Where Do the Balls Go?

This question can be answered rhetorically in a number of ways without going into the pragmatic answer of where they should be at the start of any frame of Snooker or game of Billiards.

There is firstly the question of where they should be between matches when a table is being prepared for the next one. The answer to this is simply ‘in their box’. To leave the balls in the pockets or place them there whilst the table is being brushed is not an acceptable practice. Any dust raised and brushed into a pocket containing the balls will result in those balls being covered in chalk and dust and then in need of cleaning. What a waste of time and effort!

Another interpretation of the question is where should the red balls be during the course of a frame after being potted or pocketed? Well, this largely depends on the table and what type of pockets it has. If it is a standard table with Empire rails then those rails will hold 5 balls before becoming a little crowded making it difficult to remove any colours in need of re-spotting. As there are a total of 15 reds and there are 6 pockets it is a simple sum to see that no more than 3 red balls need to be in any one pocket at any time and the movement of balls in the top pockets to the rails at the bottom and centre of the table is something that should be accomplished almost automatically by any good referee and this can be done one hundred per cent unobtrusively. If there are reds or a red in the top rails they can be retrieved whenever a colour has been potted or pocketed in that pocket and in need of re-spotting. It is a good idea to do this even at the start of a frame with just one red in either of the top pockets in anticipation of later in the frame when they could be overcrowded without an opportunity to approach them, as when no colours had later been potted into that pocket. When an opportune moment arises, they can then be placed in the centre or bottom pocket rails. Retrieval of balls can also be done in the time between a player leaving the table and before, or as the incoming striker is approaching. Balls should be held in the hand until the opportunity arises to place them in a selected pocket, certainly not put into a jacket pocket containing bits of fluff and other detritus as has been observed on one occasion by a referee.

Empire rails are also available as a ‘De Luxe’ set which have two extra-long ones in the set of six for attachment to the top pockets, these will hold 7 balls before becoming too crowded and will usually result in not having to move any red balls during a frame at all except in rare circumstances. These rails however are not conducive to efficiency by the referee during a game of Billiards, with extra movement or a much longer reach being required to remove balls from them to return to play. Table 5 at Yarraville has these rails which became so annoying during a Billiards match that the table has since had cloths inserted during Billiards tournaments to block the exits of the top pockets, making for easier ball retrieval.

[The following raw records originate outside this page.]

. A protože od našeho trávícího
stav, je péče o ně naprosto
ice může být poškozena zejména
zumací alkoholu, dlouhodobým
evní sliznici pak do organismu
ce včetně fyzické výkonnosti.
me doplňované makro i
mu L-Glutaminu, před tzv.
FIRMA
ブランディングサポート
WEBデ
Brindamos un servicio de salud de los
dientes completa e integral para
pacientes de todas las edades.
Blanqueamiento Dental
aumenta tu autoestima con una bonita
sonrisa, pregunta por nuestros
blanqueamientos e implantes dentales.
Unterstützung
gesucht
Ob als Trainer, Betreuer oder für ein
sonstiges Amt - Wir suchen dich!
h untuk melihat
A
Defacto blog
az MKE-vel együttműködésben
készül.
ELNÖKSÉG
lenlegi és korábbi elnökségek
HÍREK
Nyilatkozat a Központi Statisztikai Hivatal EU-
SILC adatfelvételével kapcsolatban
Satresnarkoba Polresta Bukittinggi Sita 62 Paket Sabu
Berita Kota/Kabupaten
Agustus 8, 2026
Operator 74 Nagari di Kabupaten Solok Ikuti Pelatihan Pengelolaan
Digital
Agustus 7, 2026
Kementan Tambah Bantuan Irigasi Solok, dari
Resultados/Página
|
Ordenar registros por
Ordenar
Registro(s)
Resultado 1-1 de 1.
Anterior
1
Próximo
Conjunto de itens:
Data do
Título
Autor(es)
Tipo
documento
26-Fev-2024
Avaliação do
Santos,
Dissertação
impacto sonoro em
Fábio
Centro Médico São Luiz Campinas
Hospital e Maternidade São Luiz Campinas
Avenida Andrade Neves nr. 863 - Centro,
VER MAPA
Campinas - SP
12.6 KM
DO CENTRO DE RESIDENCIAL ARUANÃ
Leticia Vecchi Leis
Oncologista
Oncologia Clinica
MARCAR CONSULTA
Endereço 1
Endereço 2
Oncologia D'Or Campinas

There is also an antique table in Government House that should really be used only for Billiards. This table has pockets similar to those with Empire rails but instead of those rails which will hold up to 7 balls it has a system which will catch only one ball. They are pockets open at the bottom as with Empire rails but with a catcher made of brass in the shape of a shallow cup that allows the referee to easily access any ball dropping into it. The downside is that only one ball can sit in this ‘cup’ contraption at any one time, almost perfect for Billiards referees but a nightmare when officiating Snooker matches.

If a table does not have Empire rails but closed expandable pocket nets as do the tables at the R.A.C.V. City Club, then those pockets are capable of holding many more balls than seems possible and it will only be necessary to empty them on very rare occasions. When these pockets only have one or two balls in them and a colour needs to be extracted during play it is advisable to lift the bottom of the pocket from underneath and retrieve the colour with the other hand. This way a referee can be sure of not losing shirt buttons or cuff links or jacket sleeve buttons and also of picking the correct ball to extract.

The only other consideration of where the balls should be is when they are in transit or being stored. Room temperature is the optimum state and they should be kept in a cool place in summer and protected from extreme cold in the winter.